Required work: Each line of the data must be given back verbatim, with pictures removed.

Provided material:
..............................

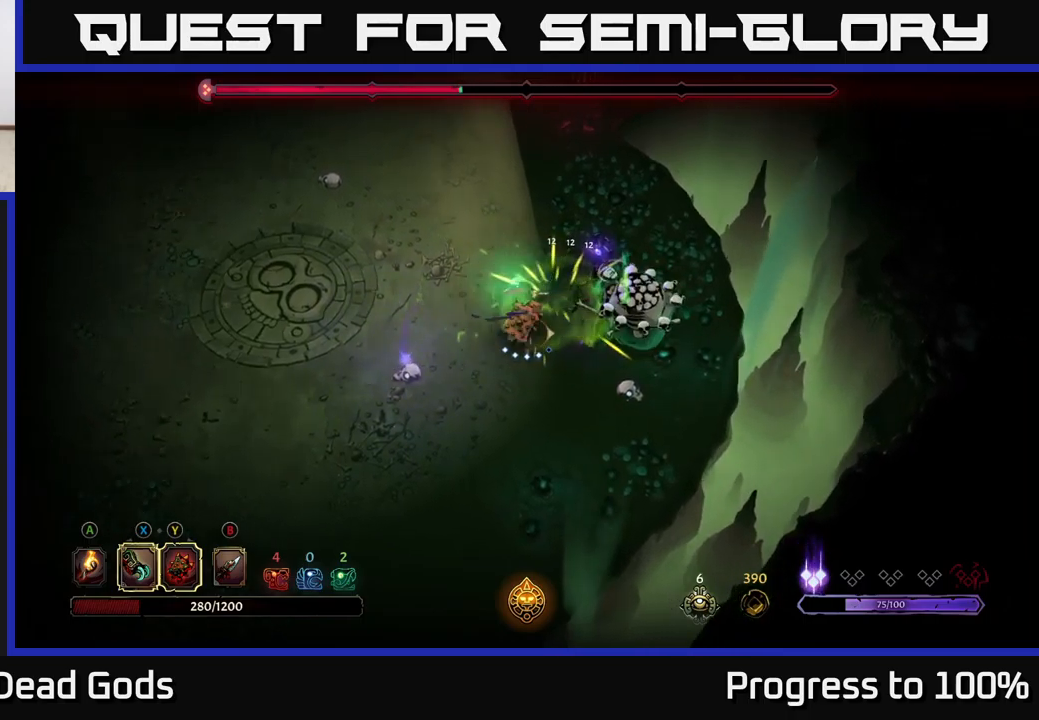
{"buttons": [], "left_stick": "down", "right_stick": "center", "events": [[17, "Y", "down"], [134, "Y", "up"]]}
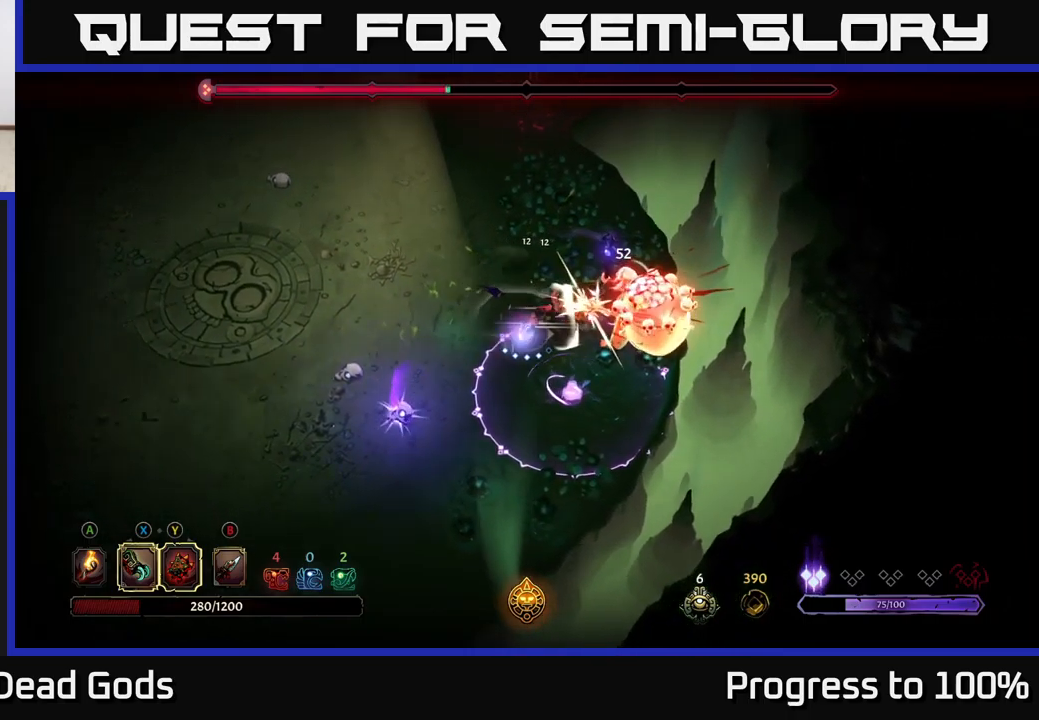
{"buttons": [], "left_stick": "left", "right_stick": "center", "events": [[200, "left_stick", "up-left"], [267, "left_stick", "left"], [300, "R2", "down"], [417, "R2", "up"]]}
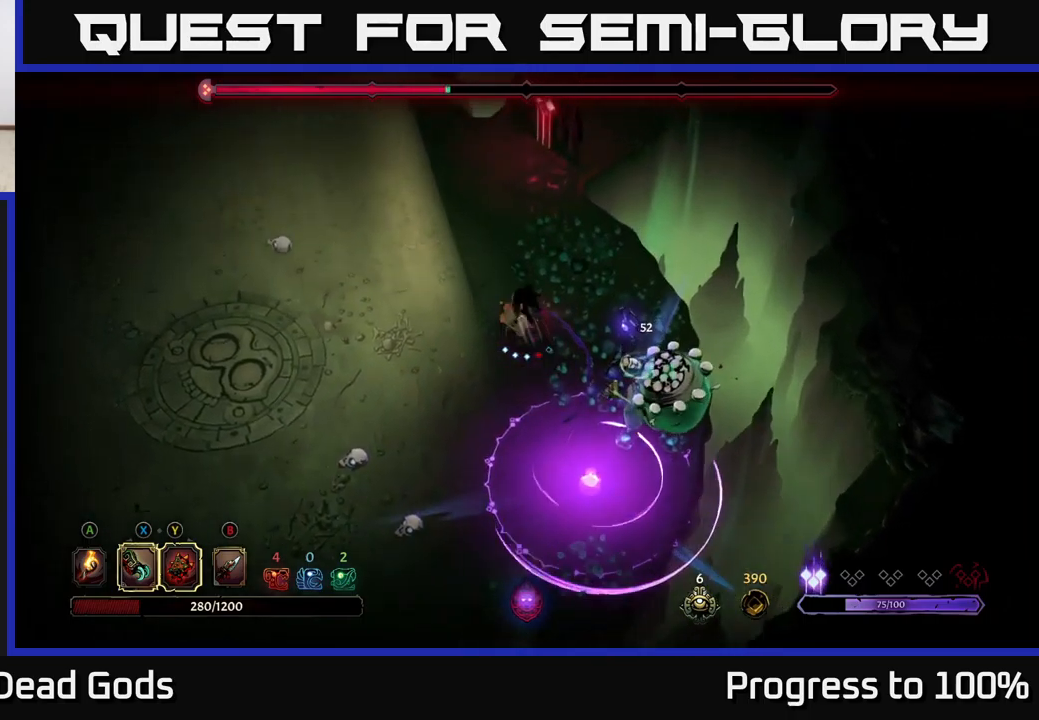
{"buttons": [], "left_stick": "down-left", "right_stick": "center", "events": [[284, "left_stick", "down-left"]]}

..............................

Response to the exercise:
{"buttons": [], "left_stick": "down", "right_stick": "center", "events": [[17, "Y", "down"], [134, "Y", "up"]]}
{"buttons": [], "left_stick": "left", "right_stick": "center", "events": [[200, "left_stick", "up-left"], [267, "left_stick", "left"], [300, "R2", "down"], [417, "R2", "up"]]}
{"buttons": [], "left_stick": "down-left", "right_stick": "center", "events": [[284, "left_stick", "down-left"]]}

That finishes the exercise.